Creating an Automation
Now for the fun part. Here's an example automation that places a phone call:
alias: Twilio Test Call
description: "Test phone call via Twilio"
triggers: []
conditions: []
actions:
- action: notify.twilio_call
data:
message: >-
Hello, this is Home Assistant calling. This is a test phone call.
If you are receiving this, your Twilio integration is working correctly.
target: "+44XXXXXXXXXX" # The number you want to call
mode: single
The message field is converted to speech using text-to-speech, so you can write whatever you want here. For a real security automation, you'd want something more useful:
alias: Intruder Alarm Phone Call
description: "Call my phone when the intruder alarm is triggered"
triggers:
- trigger: state
entity_id: alarm_control_panel.home_alarm
to: "triggered"
conditions: []
actions:
- action: notify.twilio_call
data:
message: >-
Alert. Your home intruder alarm has been triggered.

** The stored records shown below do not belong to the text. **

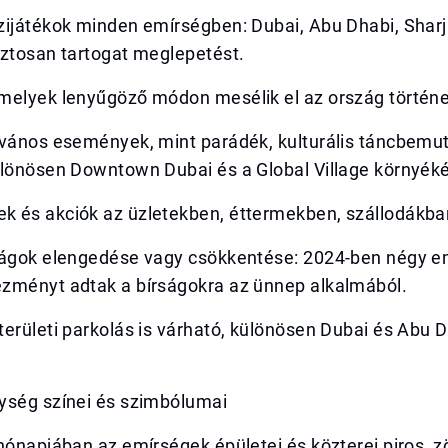
zijátékok minden emírségben: Dubai, Abu Dhabi, Sharj
iztosan tartogat meglepetést.
melyek lenyűgöző módon mesélik el az ország történe
lvános események, mint parádék, kulturális táncbemut
ülönösen Downtown Dubai és a Global Village környék
 és akciók az üzletekben, éttermekben, szállodákba
ságok elengedése vagy csökkentése: 2024-ben négy 
zményt adtak a bírságokra az ünnep alkalmából.
erületi parkolás is várható, különösen Dubai és Abu 
ység színei és szimbólumai
hónapjában az emírségek épületei és közterei piros, zö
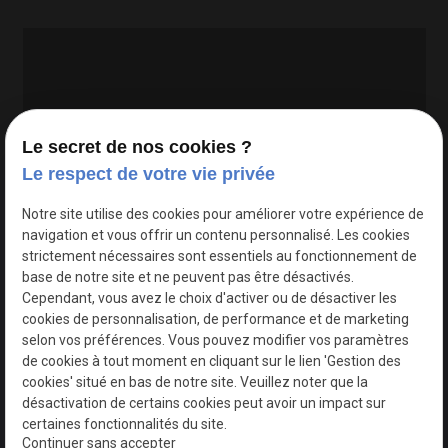
Le secret de nos cookies ?
Le respect de votre vie privée
Google Maps Search API est désactivé.
Autoriser
Notre site utilise des cookies pour améliorer votre expérience de
navigation et vous offrir un contenu personnalisé. Les cookies
strictement nécessaires sont essentiels au fonctionnement de
base de notre site et ne peuvent pas être désactivés.
Cependant, vous avez le choix d'activer ou de désactiver les
cookies de personnalisation, de performance et de marketing
selon vos préférences. Vous pouvez modifier vos paramètres
de cookies à tout moment en cliquant sur le lien 'Gestion des
cookies' situé en bas de notre site. Veuillez noter que la
désactivation de certains cookies peut avoir un impact sur
certaines fonctionnalités du site.
Continuer sans accepter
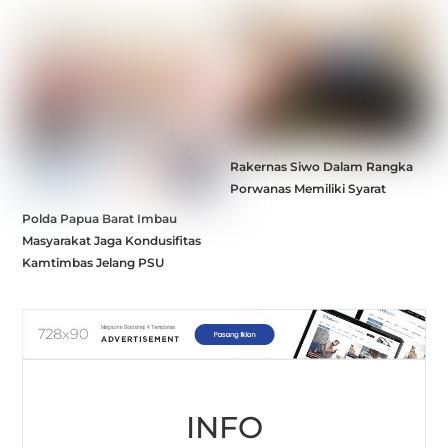
Rakernas Siwo Dalam Rangka
Porwanas Memiliki Syarat
Polda Papua Barat Imbau
Masyarakat Jaga Kondusifitas
Kamtimbas Jelang PSU
INFO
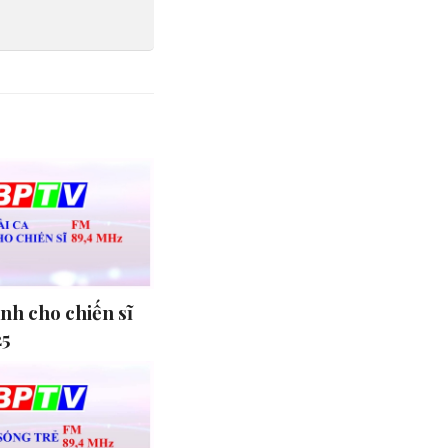
ành cho chiến sĩ
25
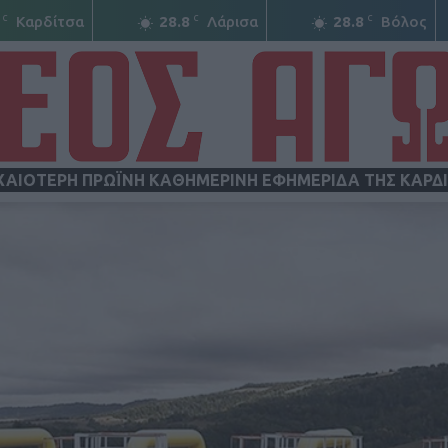
C
C
C
Καρδίτσα
28.8
Λάρισα
28.8
Βόλος
ΧΑΙΟΤΕΡΗ ΠΡΩΪΝΗ ΚΑΘΗΜΕΡΙΝΗ ΕΦΗΜΕΡΙΔΑ ΤΗΣ ΚΑΡΔ
ΝΕΟΣ
ΑΓΩΝ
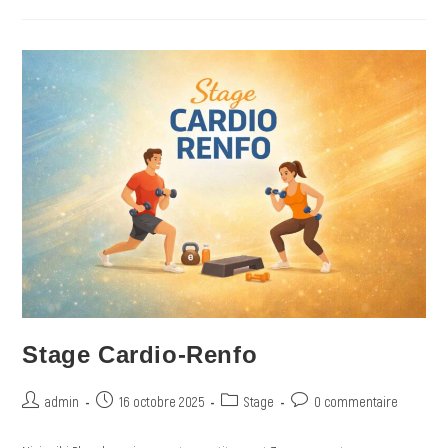
Stage Cardio-Renfo
admin
16 octobre 2025
Stage
0 commentaire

Please check your cameras immediately.
This is an automated call from Home Assistant.
target: "+44XXXXXXXXXX"
mode: single
You can trigger this from any automation condition such as alarm panels, motion sensors, water leak detectors, smoke alarms, whatever you need. The message is entirely customisable, so you can include details about which sensor triggered the alert.
Costs
Twilio operates on a pay-as-you-go model. In the UK, you'll pay a small monthly fee for the phone number itself (usually around £1/month) and then a per-minute rate for outbound calls. The per-minute rates for UK mobile calls are low, only a few pence per minute. For an alerting system that might fire a handful of times per year, the cost is negligible.
Wrap Up
If you're running any kind of security or safety automation in Home Assistant, this is well worth setting up. Push notifications are fine for informational alerts, but for anything that genuinely needs your immediate attention, nothing beats your phone actually ringing.